Balancing Civility and Honesty in Online Debate
Is there a trade-off in being polite?
Andrew Exum has an interesting interview with Daveed Gartenstein-Ross, author of the new book Bin Laden’s Legacy: Why We’re Still Losing the War on Terror. In addition to useful insights on the subject at hand, they branch off into a sidebar about the nature of online debate:
While we’re on personal subjects, it’s no secret that the blogosphere and Twitter encourage the worst snark, sarcasm and ugliness from people. You and I have talked about our mutual struggles to remain civil and polite while engaging with others, but unlike me, your reputation is unimpeachable: you always respond to your critics and other readers with politeness and courtesy. Why does civility matter in our line of work? And how do you discipline your own speech in the public sphere? Is there a trade-off? Do we lose something in terms of honesty by being polite?
I’ve come to see civility as important for a variety of reasons, but honestly, practical reasons loom rather large. First of all, it’s generally hard to win a name-calling contest. If I call someone an America-hating pinko, they can fire back that I’m a right-wing tool of the military industrial complex. Those two insults seem essentially to cancel each other out: why give someone an area that can end up a draw if I believe that I can prove all of my other arguments to be correct? Second, I find that if I’m civil, I can actually (sometimes) persuade people I’m arguing against that they’re wrong about an issue. In contrast, if I begin a debate by insulting someone, it only further entrenches him in his initial position, thus making it more difficult to talk sense into him.
I’ve found the balance I strike in my own small corner of the public sphere to be rather intuitive and comfortable. I’m unyielding when making arguments, but generally try not to belittle the people I’m engaging. If they really are so dumb that I feel like I can’t help but insult them, it’s almost always easier to disengage than to tell them how I really feel.
I don’t think there’s a trade-off involved in being polite. Being polite isn’t the same as being a pushover, nor is it the same as false collegiality that needlessly avoids confrontation. Indeed, I think that kind of fake collegiality should be avoided: the review I published this year of Robert Pape and James Feldman’s Cutting the Fuse is probably one of the harshest critiques a graduate student has produced of a work of that stature. But again, it eviscerates their argument without really personalizing the matter.
Finally, I think it’s much more important to be polite or collegial to people who are just breaking into the public sphere and are feeling their way around than to those who are well established. For those who are young and realize they have a lot to learn, it’s possible to help them in that process. People who are better established are usually more hardened in their views. For those who have become tenured professors or have been part of the National Security Staff, if I don’t like what they stand for now, then I probably never will.

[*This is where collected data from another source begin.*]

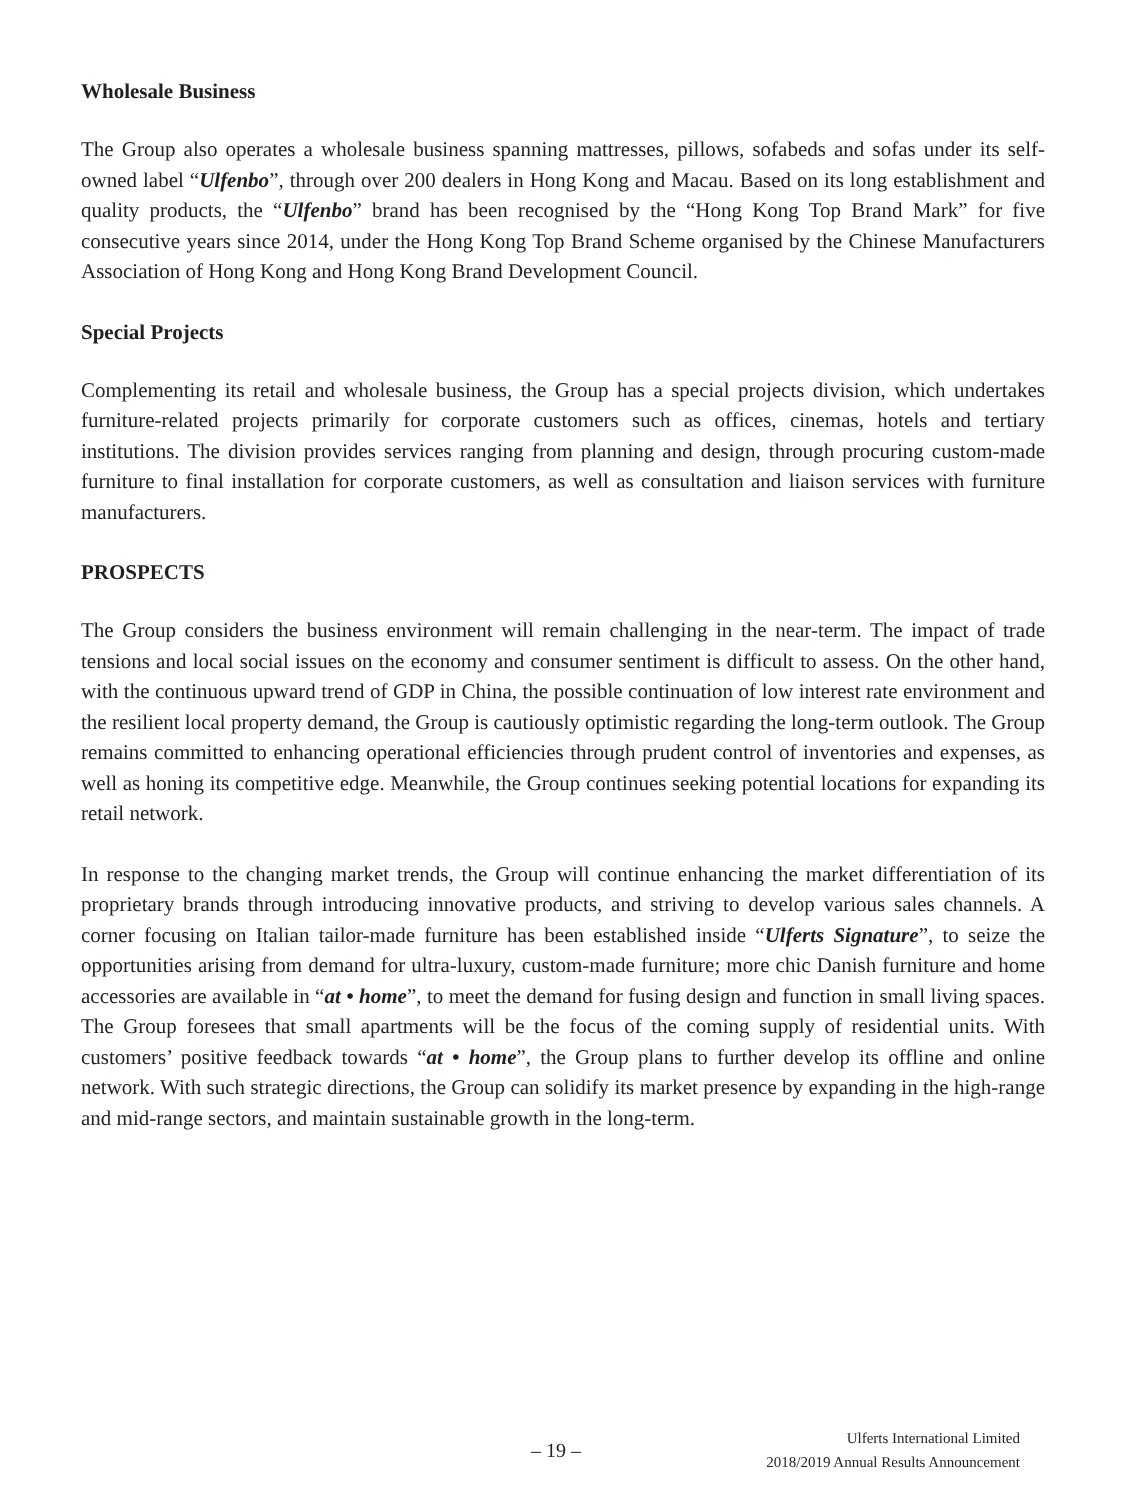Wholesale Business
The Group also operates a wholesale business spanning mattresses, pillows, sofabeds and sofas under its self-owned label “Ulfenbo”, through over 200 dealers in Hong Kong and Macau. Based on its long establishment and quality products, the “Ulfenbo” brand has been recognised by the “Hong Kong Top Brand Mark” for five consecutive years since 2014, under the Hong Kong Top Brand Scheme organised by the Chinese Manufacturers Association of Hong Kong and Hong Kong Brand Development Council.
Special Projects
Complementing its retail and wholesale business, the Group has a special projects division, which undertakes furniture-related projects primarily for corporate customers such as offices, cinemas, hotels and tertiary institutions. The division provides services ranging from planning and design, through procuring custom-made furniture to final installation for corporate customers, as well as consultation and liaison services with furniture manufacturers.
PROSPECTS
The Group considers the business environment will remain challenging in the near-term. The impact of trade tensions and local social issues on the economy and consumer sentiment is difficult to assess. On the other hand, with the continuous upward trend of GDP in China, the possible continuation of low interest rate environment and the resilient local property demand, the Group is cautiously optimistic regarding the long-term outlook. The Group remains committed to enhancing operational efficiencies through prudent control of inventories and expenses, as well as honing its competitive edge. Meanwhile, the Group continues seeking potential locations for expanding its retail network.
In response to the changing market trends, the Group will continue enhancing the market differentiation of its proprietary brands through introducing innovative products, and striving to develop various sales channels. A corner focusing on Italian tailor-made furniture has been established inside “Ulferts Signature”, to seize the opportunities arising from demand for ultra-luxury, custom-made furniture; more chic Danish furniture and home accessories are available in “at • home”, to meet the demand for fusing design and function in small living spaces. The Group foresees that small apartments will be the focus of the coming supply of residential units. With customers’ positive feedback towards “at • home”, the Group plans to further develop its offline and online network. With such strategic directions, the Group can solidify its market presence by expanding in the high-range and mid-range sectors, and maintain sustainable growth in the long-term.
– 19 –
Ulferts International Limited
2018/2019 Annual Results Announcement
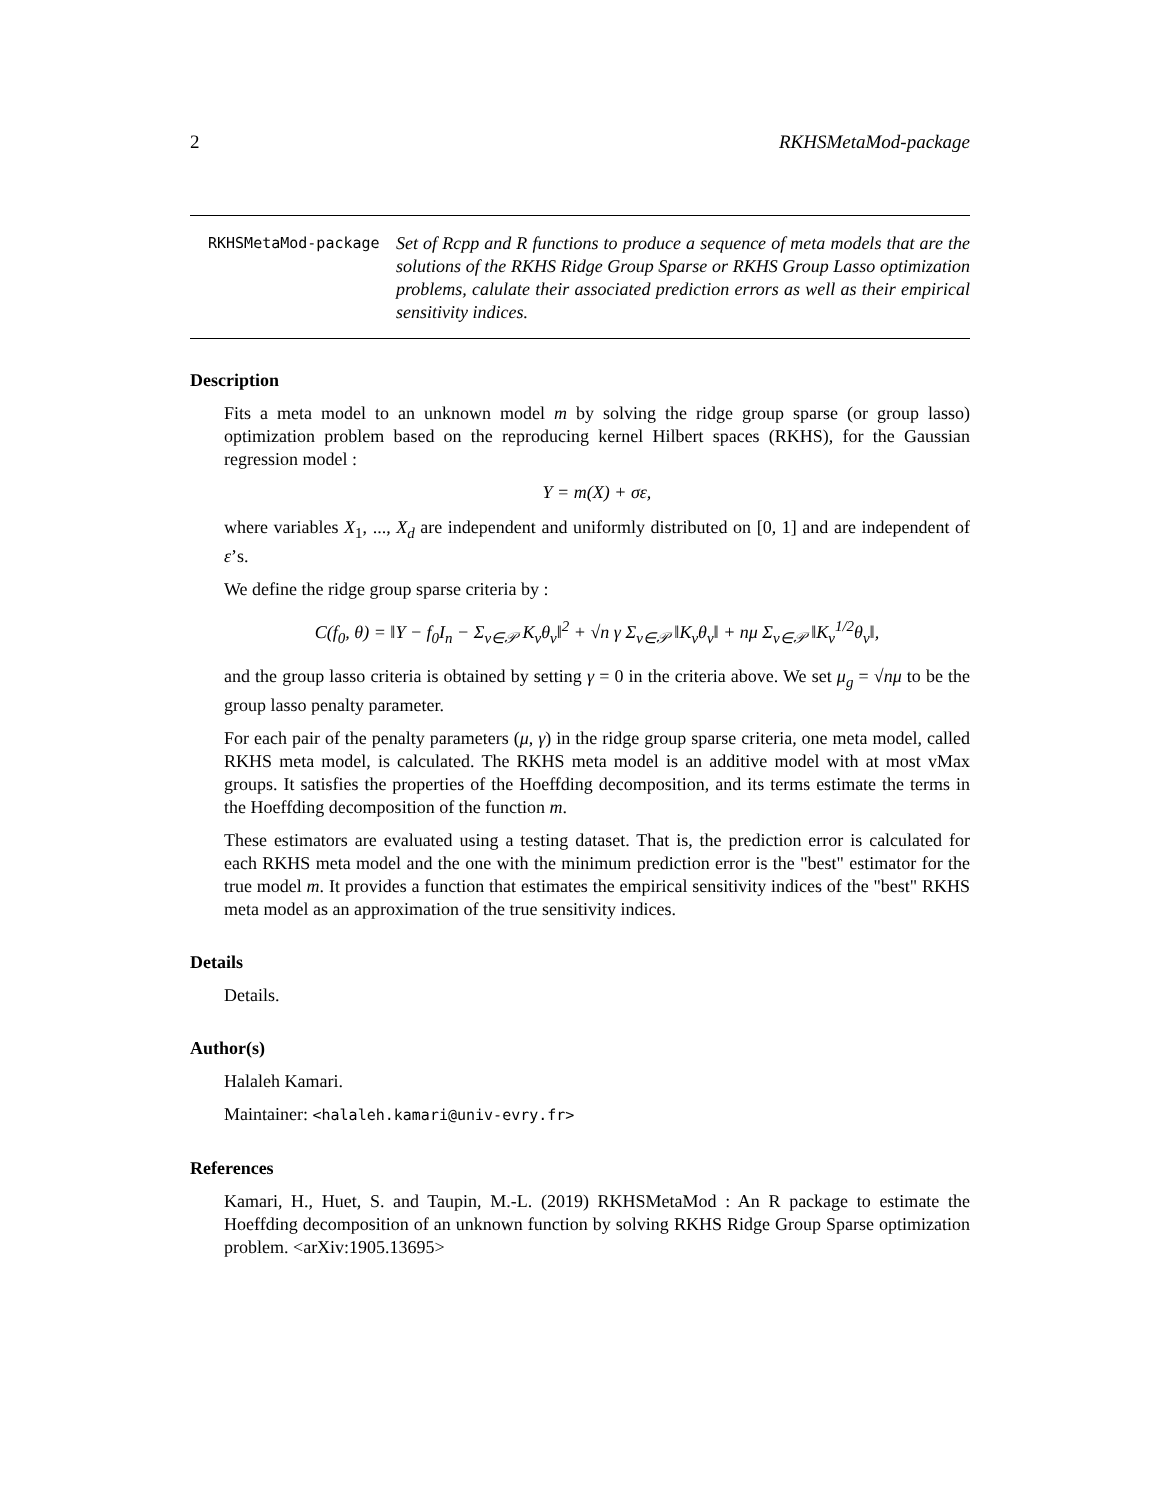2 RKHSMetaMod-package
RKHSMetaMod-package
Set of Rcpp and R functions to produce a sequence of meta models that are the solutions of the RKHS Ridge Group Sparse or RKHS Group Lasso optimization problems, calulate their associated prediction errors as well as their empirical sensitivity indices.
Description
Fits a meta model to an unknown model m by solving the ridge group sparse (or group lasso) optimization problem based on the reproducing kernel Hilbert spaces (RKHS), for the Gaussian regression model :
Y = m(X) + σε,
where variables X<sub>1</sub>, ..., X<sub>d</sub> are independent and uniformly distributed on [0, 1] and are independent of ε’s.
We define the ridge group sparse criteria by :
C(f<sub>0</sub>, θ) = ‖Y − f<sub>0</sub>I<sub>n</sub> − Σ<sub>v∈𝒫</sub> K<sub>v</sub>θ<sub>v</sub>‖<sup>2</sup> + √n γ Σ<sub>v∈𝒫</sub> ‖K<sub>v</sub>θ<sub>v</sub>‖ + nμ Σ<sub>v∈𝒫</sub> ‖K<sub>v</sub><sup>1/2</sup>θ<sub>v</sub>‖,
and the group lasso criteria is obtained by setting γ = 0 in the criteria above. We set μ<sub>g</sub> = √nμ to be the group lasso penalty parameter.
For each pair of the penalty parameters (μ, γ) in the ridge group sparse criteria, one meta model, called RKHS meta model, is calculated. The RKHS meta model is an additive model with at most vMax groups. It satisfies the properties of the Hoeffding decomposition, and its terms estimate the terms in the Hoeffding decomposition of the function m.
These estimators are evaluated using a testing dataset. That is, the prediction error is calculated for each RKHS meta model and the one with the minimum prediction error is the "best" estimator for the true model m. It provides a function that estimates the empirical sensitivity indices of the "best" RKHS meta model as an approximation of the true sensitivity indices.
Details
Details.
Author(s)
Halaleh Kamari.
Maintainer: <halaleh.kamari@univ-evry.fr>
References
Kamari, H., Huet, S. and Taupin, M.-L. (2019) RKHSMetaMod : An R package to estimate the Hoeffding decomposition of an unknown function by solving RKHS Ridge Group Sparse optimization problem. <arXiv:1905.13695>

On Twitter, especially, I’m quite a bit snarkier than Daveed but we share the same overall philosophy about the nature of the enterprise. He’s a former national champion debater, which explains his coming up with a strategic calculation about the tit-for-tat that had never really occurred to me. But he’s absolutely right that going negative assures that you won’t persuade anyone who didn’t already agree with you.
We also agree that one can both challenge weak arguments and remain civil and that there’s a hierarchy of harshness, with those who are more senior and powerful deserving less deference.
Perhaps the hardest bit of Daveed’s advice to take is to avoid engaging stupid people. It’s fairly easy as a blogger–I’ve always thought posts of the nature “stupid, unimportant person on the other side of the aisle said something stupid so let me use that to make some larger point about that side” among the weakest tropes of punditry. But it’s harder to avoid engaging commenters and tweeters who are dense, wildly uninformed, and unwilling to accept evidence that goes against their preconceptions.